Document passage:
The differences are small:

1. The link following code. I didn't try whether this hurts with Windows, but it could simply be skipped if Windows is detected.

2. The "filename embedded arguments" likely won't hurt in the standard version. BTW: Using my Perl launcher, the parameters need to be extracted from $^X instead of $0.

3. The help. Instead of modifying the whole exiftool script and extracting parts of it at runtime to a text file in %temp%, you could create such a help text file offline and bundle it with the ExifTool distribution. Then it would be easy to select the output method at runtime (perldoc or "more").

Oliver

Phil Harvey

Hi Oliver,

This is a good idea.

- Phil
...where DIR is the name of a directory/folder containing the images.  On Mac/Linux/PowerShell, use single quotes (') instead of double quotes (") around arguments containing a dollar sign ($).

Given data:
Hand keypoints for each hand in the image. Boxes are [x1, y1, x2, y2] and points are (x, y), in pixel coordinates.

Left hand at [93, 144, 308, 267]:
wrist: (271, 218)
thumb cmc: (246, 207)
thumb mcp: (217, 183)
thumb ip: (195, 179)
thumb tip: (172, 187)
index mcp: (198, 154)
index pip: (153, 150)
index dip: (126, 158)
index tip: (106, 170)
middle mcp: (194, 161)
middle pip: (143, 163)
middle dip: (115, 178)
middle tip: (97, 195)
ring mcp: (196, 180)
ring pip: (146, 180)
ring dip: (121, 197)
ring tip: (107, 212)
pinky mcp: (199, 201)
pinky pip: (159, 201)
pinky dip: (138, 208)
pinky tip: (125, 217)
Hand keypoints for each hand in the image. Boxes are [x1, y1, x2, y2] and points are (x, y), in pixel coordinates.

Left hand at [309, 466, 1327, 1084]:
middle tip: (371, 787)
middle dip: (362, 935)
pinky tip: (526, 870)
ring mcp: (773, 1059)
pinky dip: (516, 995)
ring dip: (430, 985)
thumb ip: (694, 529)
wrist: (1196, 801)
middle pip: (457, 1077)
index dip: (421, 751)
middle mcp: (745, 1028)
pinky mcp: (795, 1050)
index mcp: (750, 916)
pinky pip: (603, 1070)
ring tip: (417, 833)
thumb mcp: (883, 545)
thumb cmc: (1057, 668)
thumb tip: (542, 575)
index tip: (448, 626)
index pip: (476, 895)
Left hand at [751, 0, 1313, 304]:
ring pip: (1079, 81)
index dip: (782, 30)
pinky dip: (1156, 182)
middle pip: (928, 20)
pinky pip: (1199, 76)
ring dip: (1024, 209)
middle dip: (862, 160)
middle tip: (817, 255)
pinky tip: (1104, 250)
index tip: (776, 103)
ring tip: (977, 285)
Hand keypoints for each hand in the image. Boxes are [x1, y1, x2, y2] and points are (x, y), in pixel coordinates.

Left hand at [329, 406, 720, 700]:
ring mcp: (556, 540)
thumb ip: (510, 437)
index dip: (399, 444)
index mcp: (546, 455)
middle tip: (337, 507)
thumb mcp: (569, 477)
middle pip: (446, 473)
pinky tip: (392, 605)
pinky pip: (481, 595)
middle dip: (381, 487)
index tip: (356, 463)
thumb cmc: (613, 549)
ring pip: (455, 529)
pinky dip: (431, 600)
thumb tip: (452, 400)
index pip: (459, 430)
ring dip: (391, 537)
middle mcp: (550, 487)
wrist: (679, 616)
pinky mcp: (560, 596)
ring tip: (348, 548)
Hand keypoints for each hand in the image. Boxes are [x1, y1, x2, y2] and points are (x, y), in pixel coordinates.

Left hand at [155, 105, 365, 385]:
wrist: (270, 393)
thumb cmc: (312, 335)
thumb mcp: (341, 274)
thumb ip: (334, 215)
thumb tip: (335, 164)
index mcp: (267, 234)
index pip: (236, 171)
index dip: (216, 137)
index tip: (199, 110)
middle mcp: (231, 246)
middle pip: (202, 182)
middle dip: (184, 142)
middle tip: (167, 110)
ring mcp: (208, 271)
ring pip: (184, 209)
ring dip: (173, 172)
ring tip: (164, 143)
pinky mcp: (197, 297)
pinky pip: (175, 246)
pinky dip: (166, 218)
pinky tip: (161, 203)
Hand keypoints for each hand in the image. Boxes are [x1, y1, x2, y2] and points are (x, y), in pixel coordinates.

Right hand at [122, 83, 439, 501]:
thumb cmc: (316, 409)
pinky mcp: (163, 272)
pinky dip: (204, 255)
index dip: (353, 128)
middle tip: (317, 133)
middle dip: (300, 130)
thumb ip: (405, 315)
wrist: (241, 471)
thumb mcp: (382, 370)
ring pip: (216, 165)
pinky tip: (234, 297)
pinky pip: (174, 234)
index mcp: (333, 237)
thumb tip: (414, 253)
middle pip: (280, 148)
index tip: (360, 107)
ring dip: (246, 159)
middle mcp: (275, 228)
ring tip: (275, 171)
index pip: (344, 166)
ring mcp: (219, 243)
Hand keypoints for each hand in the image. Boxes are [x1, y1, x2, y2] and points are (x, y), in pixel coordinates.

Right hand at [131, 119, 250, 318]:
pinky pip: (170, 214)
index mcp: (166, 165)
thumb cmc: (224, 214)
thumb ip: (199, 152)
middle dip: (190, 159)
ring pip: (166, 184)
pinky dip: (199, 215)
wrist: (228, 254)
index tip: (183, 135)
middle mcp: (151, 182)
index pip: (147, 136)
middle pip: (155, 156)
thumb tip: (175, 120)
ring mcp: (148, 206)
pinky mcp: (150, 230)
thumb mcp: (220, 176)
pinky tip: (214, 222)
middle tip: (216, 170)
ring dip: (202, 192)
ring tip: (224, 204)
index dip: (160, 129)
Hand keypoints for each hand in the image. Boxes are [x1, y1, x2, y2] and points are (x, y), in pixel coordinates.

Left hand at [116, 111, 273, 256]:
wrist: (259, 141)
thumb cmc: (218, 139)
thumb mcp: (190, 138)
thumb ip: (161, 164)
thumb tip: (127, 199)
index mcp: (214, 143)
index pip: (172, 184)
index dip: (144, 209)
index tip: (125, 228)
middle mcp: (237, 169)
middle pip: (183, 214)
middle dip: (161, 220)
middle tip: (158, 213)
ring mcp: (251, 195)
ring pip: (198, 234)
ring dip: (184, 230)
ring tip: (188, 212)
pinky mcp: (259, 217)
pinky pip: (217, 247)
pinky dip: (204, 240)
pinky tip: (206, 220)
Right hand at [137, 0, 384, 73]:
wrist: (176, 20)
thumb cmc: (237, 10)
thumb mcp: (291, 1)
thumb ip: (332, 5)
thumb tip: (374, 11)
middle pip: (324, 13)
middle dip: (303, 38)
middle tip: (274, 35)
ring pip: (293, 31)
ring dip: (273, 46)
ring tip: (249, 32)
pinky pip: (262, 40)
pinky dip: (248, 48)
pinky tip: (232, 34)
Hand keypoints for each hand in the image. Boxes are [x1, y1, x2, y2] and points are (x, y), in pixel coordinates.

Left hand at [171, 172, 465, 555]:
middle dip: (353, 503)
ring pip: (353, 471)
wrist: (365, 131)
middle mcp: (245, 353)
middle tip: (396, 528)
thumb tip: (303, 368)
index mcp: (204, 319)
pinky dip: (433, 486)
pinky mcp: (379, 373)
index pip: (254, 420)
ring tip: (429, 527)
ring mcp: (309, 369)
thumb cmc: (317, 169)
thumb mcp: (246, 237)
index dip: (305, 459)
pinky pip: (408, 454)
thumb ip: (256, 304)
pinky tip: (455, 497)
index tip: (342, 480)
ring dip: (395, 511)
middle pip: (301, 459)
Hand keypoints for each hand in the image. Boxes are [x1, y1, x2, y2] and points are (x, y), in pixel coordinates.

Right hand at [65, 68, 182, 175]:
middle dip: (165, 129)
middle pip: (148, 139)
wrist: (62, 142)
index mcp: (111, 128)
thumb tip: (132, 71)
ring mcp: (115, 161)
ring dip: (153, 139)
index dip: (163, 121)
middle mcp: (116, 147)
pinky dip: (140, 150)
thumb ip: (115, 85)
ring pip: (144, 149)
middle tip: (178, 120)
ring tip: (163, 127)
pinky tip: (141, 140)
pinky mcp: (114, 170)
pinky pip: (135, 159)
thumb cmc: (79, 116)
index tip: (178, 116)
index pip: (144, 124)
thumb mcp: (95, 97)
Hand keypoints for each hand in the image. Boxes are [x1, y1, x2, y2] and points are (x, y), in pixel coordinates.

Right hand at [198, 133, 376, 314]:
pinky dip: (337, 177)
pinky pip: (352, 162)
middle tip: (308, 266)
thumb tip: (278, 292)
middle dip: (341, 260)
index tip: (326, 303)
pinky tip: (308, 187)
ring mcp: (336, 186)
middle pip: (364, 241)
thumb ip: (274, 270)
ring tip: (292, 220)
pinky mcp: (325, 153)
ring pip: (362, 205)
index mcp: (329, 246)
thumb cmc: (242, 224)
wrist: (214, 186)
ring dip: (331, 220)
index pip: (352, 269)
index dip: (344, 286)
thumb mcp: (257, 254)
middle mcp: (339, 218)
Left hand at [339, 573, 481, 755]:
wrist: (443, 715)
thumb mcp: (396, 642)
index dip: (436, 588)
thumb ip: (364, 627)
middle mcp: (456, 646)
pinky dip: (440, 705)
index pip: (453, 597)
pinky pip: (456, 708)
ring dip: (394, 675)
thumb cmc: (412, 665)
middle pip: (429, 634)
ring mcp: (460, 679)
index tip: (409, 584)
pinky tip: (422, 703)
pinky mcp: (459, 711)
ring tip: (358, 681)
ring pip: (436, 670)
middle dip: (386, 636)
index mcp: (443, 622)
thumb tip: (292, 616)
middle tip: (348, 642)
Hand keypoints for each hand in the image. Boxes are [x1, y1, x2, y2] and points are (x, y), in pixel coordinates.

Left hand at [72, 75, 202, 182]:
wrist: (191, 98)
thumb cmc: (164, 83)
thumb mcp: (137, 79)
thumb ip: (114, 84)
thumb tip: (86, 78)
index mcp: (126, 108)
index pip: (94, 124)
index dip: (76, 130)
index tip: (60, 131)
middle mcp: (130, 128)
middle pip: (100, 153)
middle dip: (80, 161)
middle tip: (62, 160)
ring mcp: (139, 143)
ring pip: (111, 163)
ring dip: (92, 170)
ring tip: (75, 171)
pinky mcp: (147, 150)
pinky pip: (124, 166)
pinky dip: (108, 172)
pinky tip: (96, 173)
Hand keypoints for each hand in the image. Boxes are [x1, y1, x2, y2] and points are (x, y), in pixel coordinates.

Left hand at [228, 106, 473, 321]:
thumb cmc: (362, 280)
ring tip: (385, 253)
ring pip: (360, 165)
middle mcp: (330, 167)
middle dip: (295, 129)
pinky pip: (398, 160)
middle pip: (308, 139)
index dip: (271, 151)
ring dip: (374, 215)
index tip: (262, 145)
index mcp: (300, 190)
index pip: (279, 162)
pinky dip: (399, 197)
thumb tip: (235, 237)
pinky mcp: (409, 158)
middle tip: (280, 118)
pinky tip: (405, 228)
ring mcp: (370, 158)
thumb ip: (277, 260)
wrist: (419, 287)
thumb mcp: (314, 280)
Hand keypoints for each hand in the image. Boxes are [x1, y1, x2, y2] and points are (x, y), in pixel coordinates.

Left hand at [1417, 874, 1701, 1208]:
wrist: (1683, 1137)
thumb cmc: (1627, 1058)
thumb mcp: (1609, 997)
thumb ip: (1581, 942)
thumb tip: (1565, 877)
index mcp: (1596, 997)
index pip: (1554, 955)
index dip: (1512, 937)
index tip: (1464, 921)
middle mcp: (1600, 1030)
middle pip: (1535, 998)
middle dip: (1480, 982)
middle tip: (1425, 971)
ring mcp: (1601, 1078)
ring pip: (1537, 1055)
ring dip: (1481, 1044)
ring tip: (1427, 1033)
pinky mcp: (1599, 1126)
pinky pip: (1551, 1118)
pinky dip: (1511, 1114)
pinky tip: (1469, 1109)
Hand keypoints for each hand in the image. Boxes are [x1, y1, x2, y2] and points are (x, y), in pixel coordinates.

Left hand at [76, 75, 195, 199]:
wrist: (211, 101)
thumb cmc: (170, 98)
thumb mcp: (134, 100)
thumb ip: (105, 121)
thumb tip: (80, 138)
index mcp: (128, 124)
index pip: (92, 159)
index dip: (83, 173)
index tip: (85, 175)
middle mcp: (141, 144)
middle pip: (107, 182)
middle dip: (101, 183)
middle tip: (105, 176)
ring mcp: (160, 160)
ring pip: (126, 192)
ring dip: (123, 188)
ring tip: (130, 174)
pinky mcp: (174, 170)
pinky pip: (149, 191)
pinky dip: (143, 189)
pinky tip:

Tasks to complete:
**a)** Answer these questions from the forum passage above:
(i) When Oliver's Perl launcher is used, which variable must the parameters be extracted from instead of $0?
(ii) In the current approach to the help, where is the extracted text file written at runtime?
(iii) On Mac/Linux/PowerShell, what should surround arguments containing a dollar sign?
**b)** Decide whether each statement agrees with the forum passage, and support each yes or no with a quote from it:
(i) Oliver tested whether the link following code hurts with Windows.
(ii) Phil Harvey's reply says the idea is good.
(iii) A help text file could be created offline and bundled with the ExifTool distribution.

Numbered answers:
**a)**
(i) $^X
(ii) To a text file in %temp%
(iii) Single quotes (')

**b)**
(i) No: "I didn't try whether this hurts with Windows"
(ii) Yes: "This is a good idea."
(iii) Yes: "you could create such a help text file offline and bundle it with the ExifTool distribution"